Maybe I am the one with the problem. Maybe other women could do this in their sleep. Raise kids or run a successful business or promote world peace and take care of their sick father in their spare time. I am having no such luck. This past week; it feels like the bottom has blown out of the paper bag. As in... I was holding it together, but now the bottom has exploded and stuff has shot out everywhere.
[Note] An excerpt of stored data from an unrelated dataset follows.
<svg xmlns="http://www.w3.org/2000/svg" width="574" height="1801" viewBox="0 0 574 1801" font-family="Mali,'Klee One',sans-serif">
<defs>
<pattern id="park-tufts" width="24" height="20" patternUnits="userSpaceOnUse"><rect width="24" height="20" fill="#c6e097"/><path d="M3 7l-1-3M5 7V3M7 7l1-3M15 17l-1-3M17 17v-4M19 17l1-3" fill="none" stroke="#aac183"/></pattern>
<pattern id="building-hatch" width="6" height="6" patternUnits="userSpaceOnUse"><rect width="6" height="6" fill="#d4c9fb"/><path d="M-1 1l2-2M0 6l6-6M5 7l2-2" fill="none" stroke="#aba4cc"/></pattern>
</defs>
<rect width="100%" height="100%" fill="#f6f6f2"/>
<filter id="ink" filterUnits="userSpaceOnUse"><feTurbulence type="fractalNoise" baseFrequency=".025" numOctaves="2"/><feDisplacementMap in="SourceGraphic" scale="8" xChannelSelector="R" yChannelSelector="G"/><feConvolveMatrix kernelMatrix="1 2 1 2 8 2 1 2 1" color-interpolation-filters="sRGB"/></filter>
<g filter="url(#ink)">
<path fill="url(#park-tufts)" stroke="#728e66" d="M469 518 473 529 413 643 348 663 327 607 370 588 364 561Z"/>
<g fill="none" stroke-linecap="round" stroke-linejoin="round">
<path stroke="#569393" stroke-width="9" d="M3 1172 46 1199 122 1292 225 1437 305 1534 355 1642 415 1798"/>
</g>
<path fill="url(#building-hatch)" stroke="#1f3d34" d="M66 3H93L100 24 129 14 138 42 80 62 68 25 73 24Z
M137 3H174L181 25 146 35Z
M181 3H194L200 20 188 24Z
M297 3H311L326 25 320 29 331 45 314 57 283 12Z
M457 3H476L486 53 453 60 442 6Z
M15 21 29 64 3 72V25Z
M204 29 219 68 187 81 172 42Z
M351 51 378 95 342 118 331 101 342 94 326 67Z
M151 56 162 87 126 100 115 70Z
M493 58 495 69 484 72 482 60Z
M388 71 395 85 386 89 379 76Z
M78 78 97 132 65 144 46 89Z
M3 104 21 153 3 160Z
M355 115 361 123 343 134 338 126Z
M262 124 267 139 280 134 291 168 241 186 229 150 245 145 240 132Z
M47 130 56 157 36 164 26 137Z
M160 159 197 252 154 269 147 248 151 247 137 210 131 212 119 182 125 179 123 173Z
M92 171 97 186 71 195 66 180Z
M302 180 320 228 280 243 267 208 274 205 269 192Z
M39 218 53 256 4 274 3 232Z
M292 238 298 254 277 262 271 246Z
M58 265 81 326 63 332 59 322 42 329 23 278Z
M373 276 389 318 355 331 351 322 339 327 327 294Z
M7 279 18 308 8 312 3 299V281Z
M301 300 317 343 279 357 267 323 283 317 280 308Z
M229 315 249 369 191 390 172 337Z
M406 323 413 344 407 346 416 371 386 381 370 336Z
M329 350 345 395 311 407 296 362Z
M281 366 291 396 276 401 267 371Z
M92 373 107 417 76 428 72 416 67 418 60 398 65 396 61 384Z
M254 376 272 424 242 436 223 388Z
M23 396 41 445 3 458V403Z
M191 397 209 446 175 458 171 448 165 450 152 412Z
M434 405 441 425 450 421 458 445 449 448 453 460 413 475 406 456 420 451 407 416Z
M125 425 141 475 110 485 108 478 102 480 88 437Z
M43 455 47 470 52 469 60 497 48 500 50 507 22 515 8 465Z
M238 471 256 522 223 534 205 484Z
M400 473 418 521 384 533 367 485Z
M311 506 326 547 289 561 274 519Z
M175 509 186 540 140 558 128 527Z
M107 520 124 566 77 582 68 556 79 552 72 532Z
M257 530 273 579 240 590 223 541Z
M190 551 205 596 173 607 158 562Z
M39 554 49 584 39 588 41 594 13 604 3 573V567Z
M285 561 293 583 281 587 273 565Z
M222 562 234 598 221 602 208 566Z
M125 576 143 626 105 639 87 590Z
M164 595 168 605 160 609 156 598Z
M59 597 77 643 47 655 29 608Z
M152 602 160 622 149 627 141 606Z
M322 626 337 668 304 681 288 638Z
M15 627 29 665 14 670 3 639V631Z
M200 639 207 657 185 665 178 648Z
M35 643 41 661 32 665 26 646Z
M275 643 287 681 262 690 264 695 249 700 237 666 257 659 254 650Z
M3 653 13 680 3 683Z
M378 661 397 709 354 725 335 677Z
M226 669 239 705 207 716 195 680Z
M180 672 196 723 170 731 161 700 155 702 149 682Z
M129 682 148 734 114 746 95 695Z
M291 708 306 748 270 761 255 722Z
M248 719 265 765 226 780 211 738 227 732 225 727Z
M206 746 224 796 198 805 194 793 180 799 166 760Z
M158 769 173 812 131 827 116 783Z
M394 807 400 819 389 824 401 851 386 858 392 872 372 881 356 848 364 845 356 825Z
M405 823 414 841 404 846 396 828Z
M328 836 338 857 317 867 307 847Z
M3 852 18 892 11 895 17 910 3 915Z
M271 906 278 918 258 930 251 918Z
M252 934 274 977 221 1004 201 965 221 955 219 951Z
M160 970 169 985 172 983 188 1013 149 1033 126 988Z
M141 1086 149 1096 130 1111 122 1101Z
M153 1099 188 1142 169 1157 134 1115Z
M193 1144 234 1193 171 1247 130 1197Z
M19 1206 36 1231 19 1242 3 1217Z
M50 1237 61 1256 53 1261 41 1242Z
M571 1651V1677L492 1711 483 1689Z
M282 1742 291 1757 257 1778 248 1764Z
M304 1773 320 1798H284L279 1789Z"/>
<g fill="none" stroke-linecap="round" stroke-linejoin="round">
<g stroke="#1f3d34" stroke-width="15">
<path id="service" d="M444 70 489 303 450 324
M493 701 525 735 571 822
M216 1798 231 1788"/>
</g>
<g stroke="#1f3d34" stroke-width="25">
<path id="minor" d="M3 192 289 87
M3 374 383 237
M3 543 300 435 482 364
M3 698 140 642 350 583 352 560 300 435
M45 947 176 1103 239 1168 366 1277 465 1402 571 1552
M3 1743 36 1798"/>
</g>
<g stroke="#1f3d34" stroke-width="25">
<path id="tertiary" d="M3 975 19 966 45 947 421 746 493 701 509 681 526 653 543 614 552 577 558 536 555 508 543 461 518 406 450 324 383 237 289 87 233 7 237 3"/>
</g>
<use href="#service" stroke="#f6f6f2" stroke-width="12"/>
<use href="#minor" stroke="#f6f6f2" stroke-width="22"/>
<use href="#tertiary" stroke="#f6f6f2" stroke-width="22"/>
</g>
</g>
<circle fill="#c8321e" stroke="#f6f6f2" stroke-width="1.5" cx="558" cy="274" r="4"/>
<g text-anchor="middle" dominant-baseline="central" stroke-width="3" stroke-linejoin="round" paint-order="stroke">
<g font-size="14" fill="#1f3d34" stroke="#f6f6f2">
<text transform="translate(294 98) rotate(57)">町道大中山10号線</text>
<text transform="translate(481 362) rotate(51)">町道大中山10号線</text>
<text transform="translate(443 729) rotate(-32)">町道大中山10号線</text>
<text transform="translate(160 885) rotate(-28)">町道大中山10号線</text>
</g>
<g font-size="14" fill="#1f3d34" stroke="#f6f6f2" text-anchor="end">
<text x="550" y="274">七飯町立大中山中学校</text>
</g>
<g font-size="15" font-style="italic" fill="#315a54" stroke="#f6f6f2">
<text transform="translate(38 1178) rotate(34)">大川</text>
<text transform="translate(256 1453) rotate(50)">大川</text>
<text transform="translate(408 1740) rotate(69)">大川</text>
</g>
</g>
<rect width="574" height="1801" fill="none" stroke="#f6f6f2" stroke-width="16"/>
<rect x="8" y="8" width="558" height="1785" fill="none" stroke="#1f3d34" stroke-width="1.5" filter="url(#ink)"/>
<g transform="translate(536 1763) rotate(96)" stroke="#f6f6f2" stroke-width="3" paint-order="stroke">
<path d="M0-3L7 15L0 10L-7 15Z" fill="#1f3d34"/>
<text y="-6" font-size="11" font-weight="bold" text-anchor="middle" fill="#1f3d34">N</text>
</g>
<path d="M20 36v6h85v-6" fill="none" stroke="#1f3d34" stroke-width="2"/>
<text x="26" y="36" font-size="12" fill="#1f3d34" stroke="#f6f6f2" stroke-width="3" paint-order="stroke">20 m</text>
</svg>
The advice has always been, a day at a time... my poor brain is in such a state that that little gem is no longer helping. I hardly know where to start, so I will try bullet points:
- Dad is now in a wheelchair, which obviously means he has to be pushed everywhere. The dementia has effected his brain in that his feet don't remain on the foot pegs, or his arms drop over onto the wheels. So when pushing him along, every 10 steps or so, the chair will slow down. Invariably I've just dragged his foot 5 steps, or his arm has been dragging on a wheel. I have to stop, adjust and keep going again. Which is not as easy said as done. With Parkinson 's, you can tell the foot to move onto the foot rest, but the brain doesn't respond. I have to end up adjusting him manually. Heading to the doctor's office one day, he dropped his feet inside a packed elevator. When the carriage reached our floor, both feet were off the foot rest and I could not move the chair. I was struggling to get his feet back on the foot rests while trying to get him off the elevator as the doors were closing on us. I am sure there is something I could add to the foot rest so his feet don't drop off... add it to the list below.
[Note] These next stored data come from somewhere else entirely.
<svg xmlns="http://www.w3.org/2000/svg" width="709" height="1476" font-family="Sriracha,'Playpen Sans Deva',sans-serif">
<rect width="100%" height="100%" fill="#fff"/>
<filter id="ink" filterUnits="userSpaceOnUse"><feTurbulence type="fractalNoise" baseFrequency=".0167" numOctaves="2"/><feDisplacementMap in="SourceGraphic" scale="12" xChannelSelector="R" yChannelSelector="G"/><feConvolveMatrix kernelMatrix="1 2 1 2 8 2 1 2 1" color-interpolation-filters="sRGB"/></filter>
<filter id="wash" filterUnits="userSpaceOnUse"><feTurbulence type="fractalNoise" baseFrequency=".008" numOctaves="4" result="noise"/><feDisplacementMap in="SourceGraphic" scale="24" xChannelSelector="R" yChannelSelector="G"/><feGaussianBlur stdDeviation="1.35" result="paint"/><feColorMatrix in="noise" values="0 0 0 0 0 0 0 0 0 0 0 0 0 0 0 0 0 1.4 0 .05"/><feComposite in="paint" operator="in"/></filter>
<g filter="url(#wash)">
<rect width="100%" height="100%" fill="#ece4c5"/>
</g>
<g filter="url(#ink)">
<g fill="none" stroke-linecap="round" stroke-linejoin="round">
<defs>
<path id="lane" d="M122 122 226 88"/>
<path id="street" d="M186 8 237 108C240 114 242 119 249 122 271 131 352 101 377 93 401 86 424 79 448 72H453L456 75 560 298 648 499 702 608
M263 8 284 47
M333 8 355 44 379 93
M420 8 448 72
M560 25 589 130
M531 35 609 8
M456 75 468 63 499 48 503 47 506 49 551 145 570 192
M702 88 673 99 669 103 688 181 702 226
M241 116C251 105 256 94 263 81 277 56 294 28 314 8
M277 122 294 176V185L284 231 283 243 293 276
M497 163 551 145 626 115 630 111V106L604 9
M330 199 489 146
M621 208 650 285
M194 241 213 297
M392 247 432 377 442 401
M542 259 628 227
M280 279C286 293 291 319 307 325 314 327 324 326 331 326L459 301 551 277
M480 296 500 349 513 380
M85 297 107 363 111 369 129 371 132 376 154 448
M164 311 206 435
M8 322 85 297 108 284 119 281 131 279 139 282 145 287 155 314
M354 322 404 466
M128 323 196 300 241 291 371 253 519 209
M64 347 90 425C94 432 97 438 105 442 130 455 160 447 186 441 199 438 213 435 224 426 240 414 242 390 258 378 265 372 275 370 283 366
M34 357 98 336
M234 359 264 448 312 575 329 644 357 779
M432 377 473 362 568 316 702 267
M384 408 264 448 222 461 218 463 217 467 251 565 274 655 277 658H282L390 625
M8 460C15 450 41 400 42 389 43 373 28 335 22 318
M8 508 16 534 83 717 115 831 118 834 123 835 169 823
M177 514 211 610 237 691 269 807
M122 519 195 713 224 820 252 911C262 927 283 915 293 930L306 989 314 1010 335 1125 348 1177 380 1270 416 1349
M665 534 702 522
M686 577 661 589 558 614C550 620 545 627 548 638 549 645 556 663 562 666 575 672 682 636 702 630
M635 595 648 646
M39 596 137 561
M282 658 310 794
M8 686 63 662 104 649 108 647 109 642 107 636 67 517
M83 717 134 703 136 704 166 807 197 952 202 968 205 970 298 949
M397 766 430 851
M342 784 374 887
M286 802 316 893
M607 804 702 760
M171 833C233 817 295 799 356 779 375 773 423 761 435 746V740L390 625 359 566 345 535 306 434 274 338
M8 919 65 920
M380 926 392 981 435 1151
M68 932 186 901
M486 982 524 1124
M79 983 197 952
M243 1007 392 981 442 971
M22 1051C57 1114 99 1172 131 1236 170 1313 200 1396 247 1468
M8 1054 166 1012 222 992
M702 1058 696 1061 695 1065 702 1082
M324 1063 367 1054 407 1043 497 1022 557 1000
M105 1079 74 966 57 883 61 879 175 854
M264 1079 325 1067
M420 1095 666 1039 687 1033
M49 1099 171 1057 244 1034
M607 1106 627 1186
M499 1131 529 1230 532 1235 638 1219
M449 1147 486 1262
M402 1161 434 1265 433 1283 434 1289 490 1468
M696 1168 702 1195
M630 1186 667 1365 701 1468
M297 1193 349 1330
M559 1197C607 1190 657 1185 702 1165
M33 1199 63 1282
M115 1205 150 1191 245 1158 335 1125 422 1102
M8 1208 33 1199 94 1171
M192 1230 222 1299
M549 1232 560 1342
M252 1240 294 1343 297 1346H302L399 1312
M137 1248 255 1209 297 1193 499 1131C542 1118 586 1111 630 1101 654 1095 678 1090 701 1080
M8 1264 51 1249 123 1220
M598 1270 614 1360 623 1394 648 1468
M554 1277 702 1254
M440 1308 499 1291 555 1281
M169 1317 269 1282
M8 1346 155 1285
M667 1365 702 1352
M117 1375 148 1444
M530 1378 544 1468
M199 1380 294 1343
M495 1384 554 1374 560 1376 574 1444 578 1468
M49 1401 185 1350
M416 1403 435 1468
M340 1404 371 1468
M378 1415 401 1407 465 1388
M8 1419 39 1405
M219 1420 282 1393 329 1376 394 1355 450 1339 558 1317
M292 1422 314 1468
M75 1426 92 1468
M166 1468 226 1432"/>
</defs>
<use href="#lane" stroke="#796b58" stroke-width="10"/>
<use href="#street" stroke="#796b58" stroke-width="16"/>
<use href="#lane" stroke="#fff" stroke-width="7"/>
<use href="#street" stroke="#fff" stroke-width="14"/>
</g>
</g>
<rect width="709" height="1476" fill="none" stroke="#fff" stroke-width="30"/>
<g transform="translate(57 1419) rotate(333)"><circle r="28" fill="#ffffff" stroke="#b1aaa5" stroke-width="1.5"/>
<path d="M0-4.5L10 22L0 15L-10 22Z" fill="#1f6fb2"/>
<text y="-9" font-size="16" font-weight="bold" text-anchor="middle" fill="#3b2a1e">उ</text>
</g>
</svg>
- Patients in care homes receive general doctor's visits in house, but have to go to the specialist office for specialized care. Urologist, neurologist, optometrist etc. Often these offices have machines that you can't transport to a nursing home, so you have to transport the patient to the doctor's office. Which means organizing a wheelchair taxi and finding someone to accompany the patient. Since dad cannot communicate for himself, I'm the one to accompany him and speak on his behalf. Since he has late-stage Parkinson's disease, the trips to the neurologist are plenty. Dad's glasses have gone missing, but I also know it has been a year since his last appointment, so there will be another visit to the optometrist. Just have to find one. Add that to the list.
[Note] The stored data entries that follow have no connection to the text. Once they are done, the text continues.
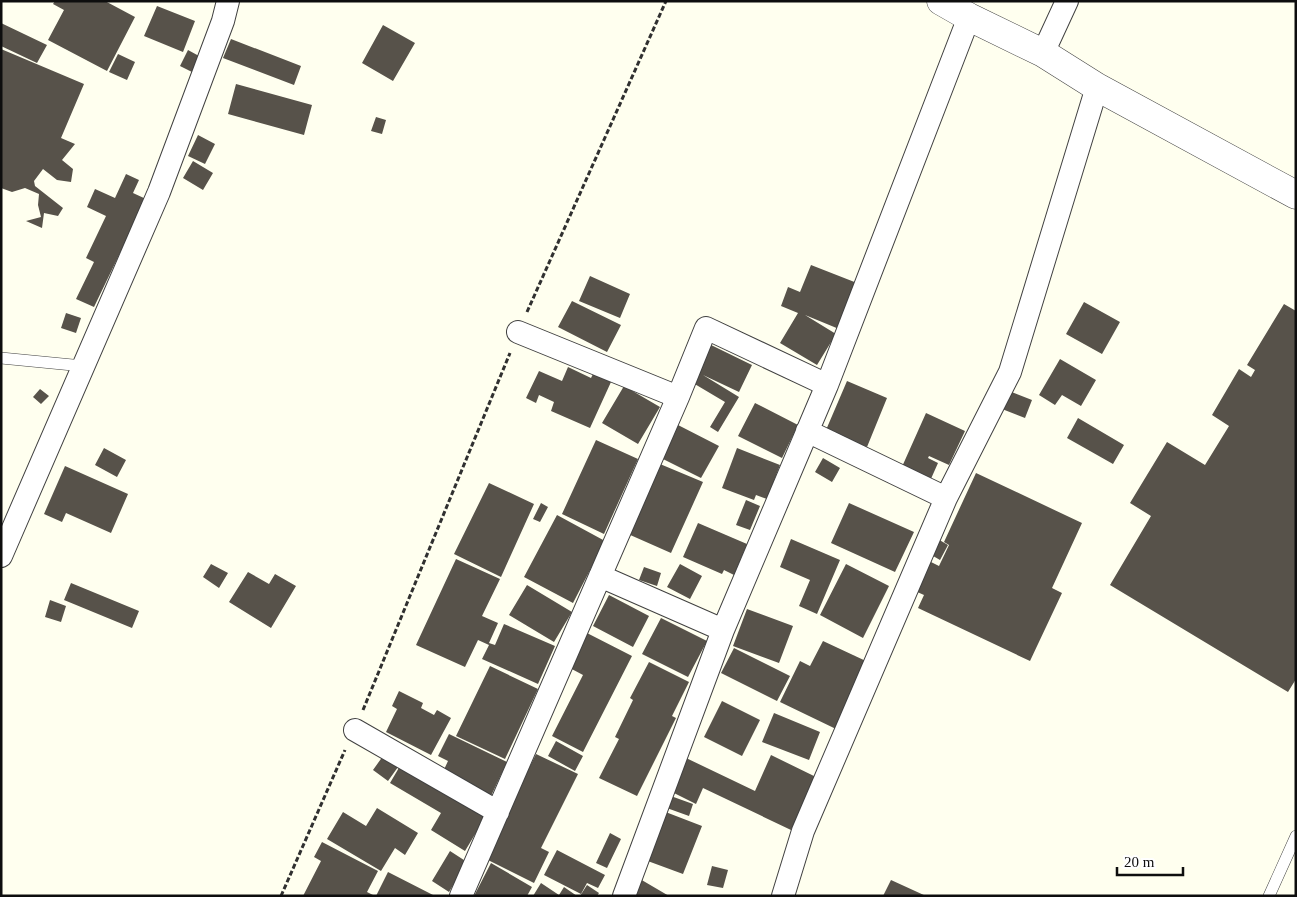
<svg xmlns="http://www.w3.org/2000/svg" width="1297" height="897" font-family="'Times New Roman',serif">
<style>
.building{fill:#57524a}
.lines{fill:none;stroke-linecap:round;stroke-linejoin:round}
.service-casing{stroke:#414141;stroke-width:12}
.minor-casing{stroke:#414141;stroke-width:24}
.tertiary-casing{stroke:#414141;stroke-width:29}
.path{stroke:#303030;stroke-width:3;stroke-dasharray:5 2.5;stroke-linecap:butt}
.service{stroke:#fff;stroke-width:11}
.minor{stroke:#fff;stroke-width:22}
.tertiary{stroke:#fff;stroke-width:28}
</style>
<rect width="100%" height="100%" fill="#ffffef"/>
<path class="building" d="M55,1H105L135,17L107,71L48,40L64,10L53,4Z
M157,6L195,21L183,52L144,36Z
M1,23L47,45L37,63L1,46Z
M383,25L415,43L393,81L362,63Z
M231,39L301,66L294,85L223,58Z
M1,49L84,84L61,138L75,144L62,160L73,169L71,182L57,180L43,169L34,181L35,186L63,208L58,216L44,213L42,228L26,221L41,217L38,205L39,194L25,188L12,192L1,188Z
M188,50L199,56L192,72L180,66Z
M118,54L135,62L127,80L109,72Z
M236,84L312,105L304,135L228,114Z
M376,117L386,120L382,134L371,131Z
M198,135L215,144L205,164L188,156Z
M193,161L213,173L203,190L183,178Z
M126,174L139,180L133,193L146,199L94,307L76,299L94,262L86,258L106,216L87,207L95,189L115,198Z
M811,265L857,283L839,329L805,315L836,334L817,365L780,343L798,313L781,306L788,287L800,292Z
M590,276L630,294L620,318L579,301Z
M572,301L621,325L607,352L558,327Z
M1084,302L1120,322L1102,354L1066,334Z
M1284,304L1296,311V679L1288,692L1110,585L1151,516L1130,503L1167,442L1205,465L1229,426L1212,415L1239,369L1251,377L1255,370L1247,365Z
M66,313L81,318L76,333L61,328Z
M709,344L752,365L739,392L703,375L739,397L718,432L710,427L725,402L693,383Z
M1060,359L1096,380L1081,406L1062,395L1055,405L1039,395Z
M568,367L591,378L593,374L611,382L590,428L551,411L554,402L539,395L536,403L526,398L539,371L562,381Z
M847,381L887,398L867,447L826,430Z
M624,386L660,407L638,444L602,423Z
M40,389L49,396L41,404L33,397Z
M1009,391L1032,400L1025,418L1002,409Z
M755,403L798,425L782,458L738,436Z
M926,413L965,431L949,465L929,456L928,458L938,463L930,481L901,469Z
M1078,418L1124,445L1113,464L1067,438Z
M678,425L719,446L701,478L661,458Z
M596,440L638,459L604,534L562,514Z
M104,448L126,460L117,477L95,465Z
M737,448L780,465L767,499L756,495L754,500L722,488Z
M823,458L840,468L832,482L815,472Z
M660,464L703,482L671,553L628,534Z
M65,466L128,494L111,533L66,513L62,522L44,514Z
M976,473L1082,523L1052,588L1062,593L1030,661L918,608L924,595L915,591L929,561L939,566L949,545L944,542Z
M489,483L534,504L501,577L454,554Z
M746,500L760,506L750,530L736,525Z
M541,503L548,507L540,522L533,519Z
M849,503L914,532L895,572L831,543Z
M557,515L605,541L573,603L524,577Z
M698,523L747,544L734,575L724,570L722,574L683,557Z
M936,538L948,545L940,560L928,553Z
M791,539L840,560L817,614L799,606L810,580L780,567Z
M456,559L500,579L482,616L498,623L489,643L495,645L504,624L555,646L538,684L482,659L489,645L478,640L465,667L416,645Z
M211,564L228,573L219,588L203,577Z
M680,564L702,576L690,599L667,587Z
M846,564L889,586L863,638L820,615Z
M644,567L661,573L657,586L639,580Z
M248,572L269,584L275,574L296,586L271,628L229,602Z
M71,583L139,611L132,628L64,600Z
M527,585L572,612L554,642L509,615Z
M609,595L649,616L633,647L593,626Z
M50,600L66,606L61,622L45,617Z
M747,609L793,626L779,663L733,646Z
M661,618L707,641L688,677L642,654Z
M585,632L632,656L583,752L552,736L583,675L568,667Z
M823,641L868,662L836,729L780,702L800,661L810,666Z
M734,648L790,676L777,701L721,673Z
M649,662L689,682L672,716L676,718L637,796L599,778L619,739L615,737L633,700L630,698Z
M490,666L538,689L505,759L456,736Z
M399,691L423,703L421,708L434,715L437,710L451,718L431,755L386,732L397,709L392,706Z
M722,701L760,720L742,756L704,737Z
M774,713L820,732L809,760L762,742Z
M449,734L507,762L491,796L441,776L448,761L438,756Z
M556,741L583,756L575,771L548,756Z
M536,754L578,774L541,848L549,852L534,883L484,858Z
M771,755L816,777L791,830L703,788L696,804L668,790L684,757L755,791Z
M383,756L398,767L388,781L373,770Z
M400,766L486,816L465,851L431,830L441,813L390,783Z
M668,795L693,804L689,816L664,807Z
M377,808L418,833L405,855L395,848L381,871L327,839L343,812L366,826Z
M663,811L702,826L683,874L645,860Z
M610,833L621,839L607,868L596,863Z
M322,842L378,871L367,892L375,896H303L321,861L314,857Z
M557,850L605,875L598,888L587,883L581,894L544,875Z
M450,851L467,862L449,892L432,881Z
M491,863L532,887L527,896H474Z
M712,866L728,870L723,888L707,885Z
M388,872L435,896H376Z
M640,879L669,896H630Z
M891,880L926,896H883Z
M541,883L559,895L564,887L577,896H533Z
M587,885L599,893L597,896H580Z"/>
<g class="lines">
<defs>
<path id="service" d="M1,358L83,366
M1269,896L1296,836"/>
<path id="minor" d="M1043,53L1067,1
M518,332L678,397
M807,431L946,498
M1,556L159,192L223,21L228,1
M600,576L723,630
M355,730L498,812
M461,896L678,397L706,328L827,385
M624,896L723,630L827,385L969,17
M783,896L803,831L946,498L1010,372L1097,87"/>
<path id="tertiary" d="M941,1L969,17L1043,53L1097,87L1296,195"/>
</defs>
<use href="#service" class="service-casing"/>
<use href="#minor" class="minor-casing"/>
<use href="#tertiary" class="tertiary-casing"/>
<path class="path" d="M527,312L666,1
M363,710L510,353
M281,896L345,750"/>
<use href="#service" class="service"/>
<use href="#minor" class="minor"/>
<use href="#tertiary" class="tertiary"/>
</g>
<rect width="1297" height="897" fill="none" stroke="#0e0e0e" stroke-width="5"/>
<path d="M1117 867v8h66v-8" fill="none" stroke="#0e0e0e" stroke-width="2.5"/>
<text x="1124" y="867" font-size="15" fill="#0e0e0e" stroke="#ffffff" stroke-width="4" paint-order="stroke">20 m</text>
</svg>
- With the move, all the legal documents have to be revised to comply with Australian law. I found out last week that dad needs to be found in a sound state of mind to be able to sign these documents. Which means a referral to a neuro-pschycologist. Another doctor visit. Some institutions here have accepted the Canadian Power of Attorney, some do not. I need the POA to act on his behalf. I had filled out paperwork for Aged Care a few weeks back and filled in the section that appointed me the nominee of his behalf, with supporting documentation. In speaking to the Aged Care department the other day regarding another matter (another story), they told me I needed to be appointed as the nominee and directed me to the form on their website. More paperwork. I fear they are going to want the Australian Power of Attorney. Which I don't yet have as I need to visit the neuro-pcyscologist blah blah blah. Add it to the list.
- Also added to the list is filing for Canadian 2011 taxes, which is now complicated with resident and non-resident taxes. And now I have to find an accountant here to assist me with resident and non-resident filing. Add it to the list.
It is not hard to see from the above as to why I am feeling bogged down and not making any progress. The list above details dad's care only. Then there is my whole mess to detail. I do not have a doctor/dentist/accountant of my own as there has not been time to sort out that. I have to find work immediately. I was looking for part-time office work so I can bring in a much needed income while managing dad's needs. I have been so busy with dad's affairs over the past week that I have barely been able to manage my own job search. Seems to be everyone wants a part-time office job to tie themselves over. A job, a house, a car seems like a daydream these days.
There is more I could add, but I am bored! I should press on and be productive. Another day of errands... another office to visit because their website does not work and I cannot get through on the phone. The joys!